I've found several death records that I didn't have for people in my paternal grandfather's ancestry (great grandparents and above, plus collaterals -- I think I blogged about how excited I was to find Aebe Smit's death certificate and how shocked I was at how late he died). Most recently, I found the death record for Johannes Sijmons Bakker, where I was puzzling over where he was born. I eventually thought to just go through the place name list in genlias for Friesland, where I found it: http://en.wikipedia.org/wiki/Itens. Bakker broke my Friesland rule! He was born more than 7 miles away from where he lived and died (this is funny but it isn't a joke) -- and the information is all in one record (born in Ytens, lived in Pingjum) so if there's a mistake it isn't mine.
walkitout: (Default)
I was trying to decipher some handwriting on an entry in the Dutch Civil Registry. I do okay with some of this stuff, because I've developed some domain knowledge, but I really suck at reading old handwriting, especially the very flat kind. Also, the strategy in the registry (at least this one) seems to be to write to a certain point and then continue on the next line without any sort of punctuation like a dash or hyphen to indicate a word break.

Nevertheless, I'd figured out that the mother's first name was "Marijke" and it was an old enough record on an old enough person that there didn't seem to be last names for either parent, just first name and patronymic. I was reasonably certain the mother's patronymic was "Feddes" but I figured I'd google it, because people like to reuse names so if Marijke Feddes was a reasonable name in Pingjum in the early 19th century, _someone_ is walking around with it now.

Sure. Someone is [actually not true. Someone is researching a Marijke Feddes from the 17th century. Or thereabouts. On a Frys genealogy forum. *sigh*] But if you google a name that distinctively Frys, and you have .nl turned on in your google preferences, you _will_ find yourself reading a post that is not English and not Dutch. It's really bad when you kind of _can_ read it, but it's confusing, because it takes a second or two to work out what language you're reading it in.
walkitout: (Default)
I've known for a while that you can get older record sometimes out of tresoar, that is, church records of births/baptisms/marriages/deaths rather than civil registry entries. However, it's been very hit or miss in looking for anyone in particular, because it's almost exclusively patronymics at that point so if you don't know a lot about the person you are looking for you are screwed.

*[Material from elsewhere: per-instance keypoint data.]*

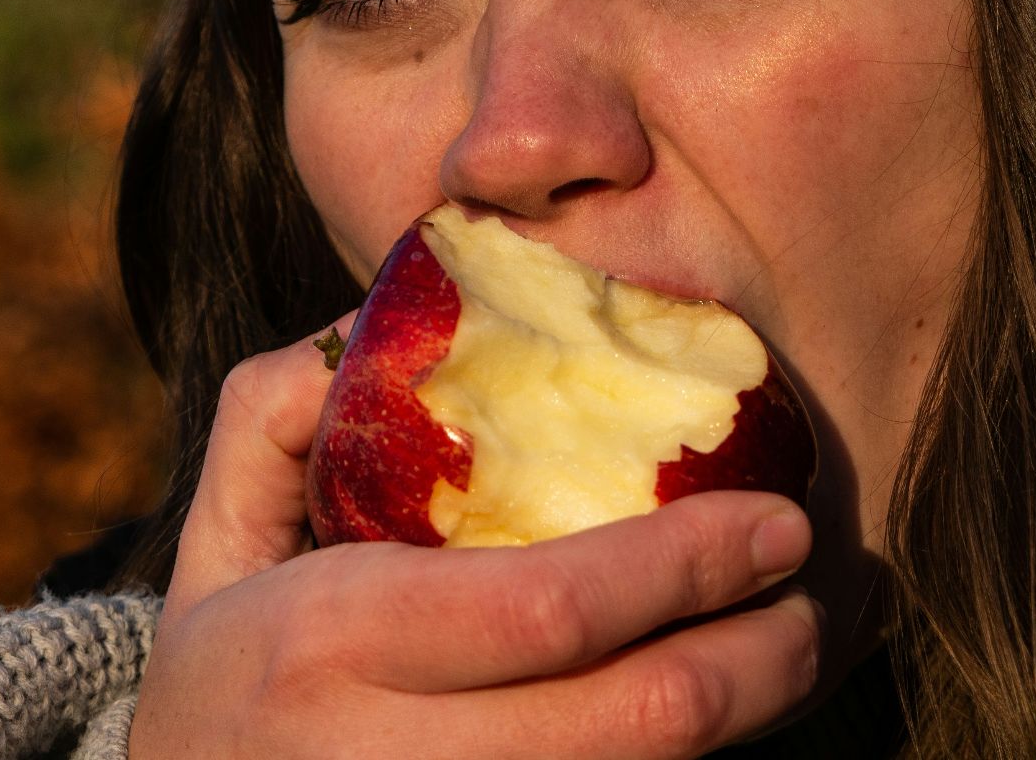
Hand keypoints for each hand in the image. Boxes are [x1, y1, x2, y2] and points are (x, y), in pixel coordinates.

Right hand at [129, 316, 822, 759]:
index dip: (687, 567)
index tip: (775, 520)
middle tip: (818, 597)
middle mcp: (387, 759)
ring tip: (795, 651)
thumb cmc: (221, 666)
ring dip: (749, 724)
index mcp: (329, 642)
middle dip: (762, 661)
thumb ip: (280, 415)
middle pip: (634, 722)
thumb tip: (377, 321)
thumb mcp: (217, 533)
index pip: (551, 607)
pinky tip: (724, 715)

But I got lucky today. I was trying to pry Sjoerd Sybes Veeman's parents out of a death record in the civil registry, and I was having trouble reading his mother's patronymic (first name was obviously Pietje). Sheer dumb luck handed me his parents' marriage record in tresoar, and I knew it was the right people (Boksum? In that decade? Not likely to be two of them), and Pietje's patronymic made sense of the handwriting (Rinnerts -- I was not going to figure that one out on my own).

This is weirdly fun. Pietje is my great-great-great-great-great-grandmother. If I did that correctly. I've been really lucky with AlleFriezen, picking up several parents out of death records that I didn't think I'd ever get online.